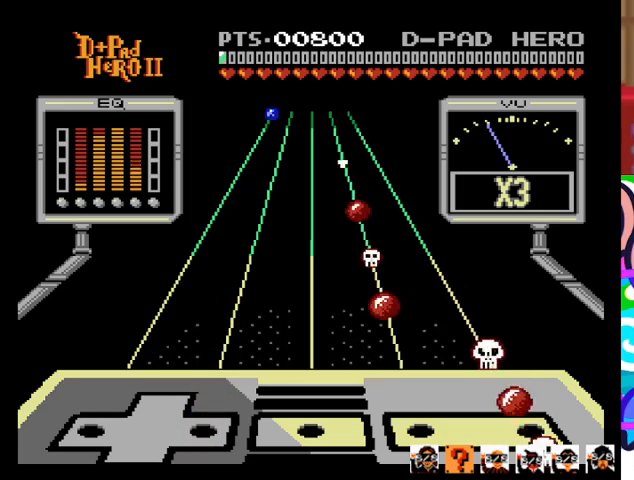
{"buttons": [], "events": [[133, "CROSS", "down"], [267, "CROSS", "up"]]}
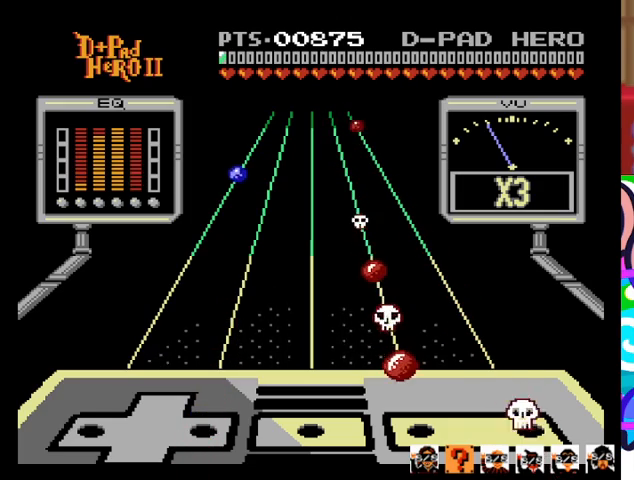
{"buttons": ["SQUARE"], "events": [[400, "SQUARE", "down"]]}
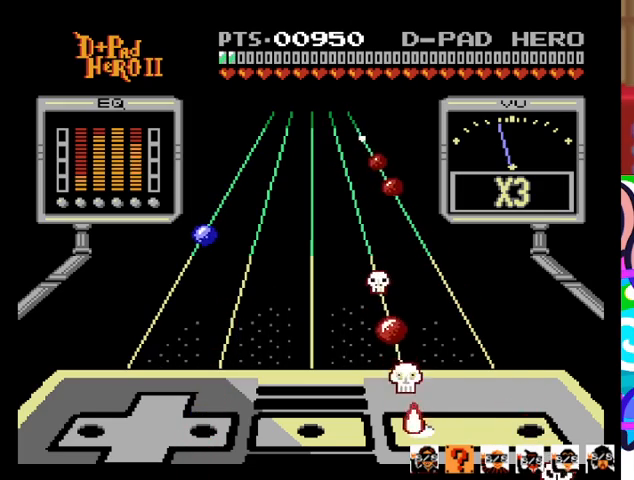
{"buttons": [], "events": [[33, "SQUARE", "up"]]}
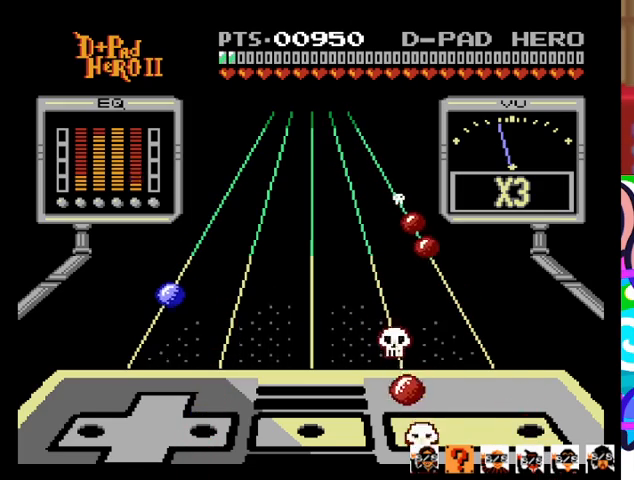
{"buttons": [], "events": [[233, "SQUARE", "down"], [367, "SQUARE", "up"]]}
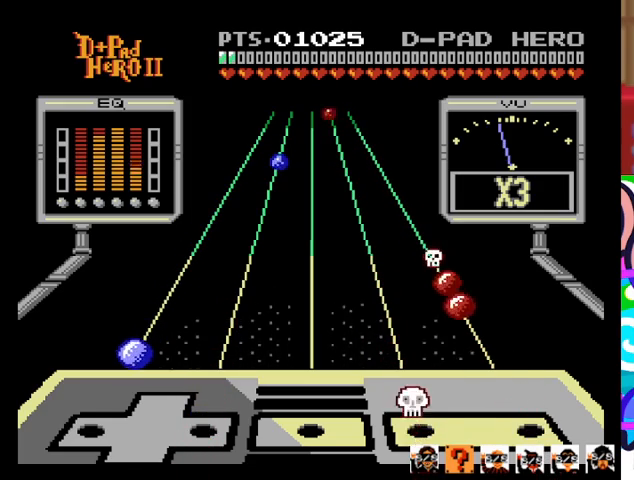
{"buttons": [], "events": []}
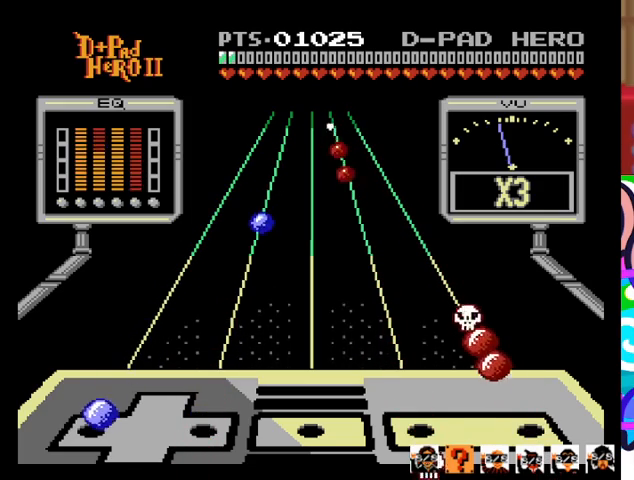
{"buttons": [], "events": [[33, "DPAD_LEFT", "down"], [133, "DPAD_LEFT", "up"], [400, "CROSS", "down"], [500, "CROSS", "up"]]}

* [Work task]: What is needed is an exact reproduction of the data, pictures excluded.

* [Your solution]:
{"buttons": [], "events": [[133, "CROSS", "down"], [267, "CROSS", "up"]]}
{"buttons": ["SQUARE"], "events": [[400, "SQUARE", "down"]]}
{"buttons": [], "events": [[33, "SQUARE", "up"]]}
{"buttons": [], "events": [[233, "SQUARE", "down"], [367, "SQUARE", "up"]]}
{"buttons": [], "events": []}
{"buttons": [], "events": [[33, "DPAD_LEFT", "down"], [133, "DPAD_LEFT", "up"], [400, "CROSS", "down"], [500, "CROSS", "up"]]}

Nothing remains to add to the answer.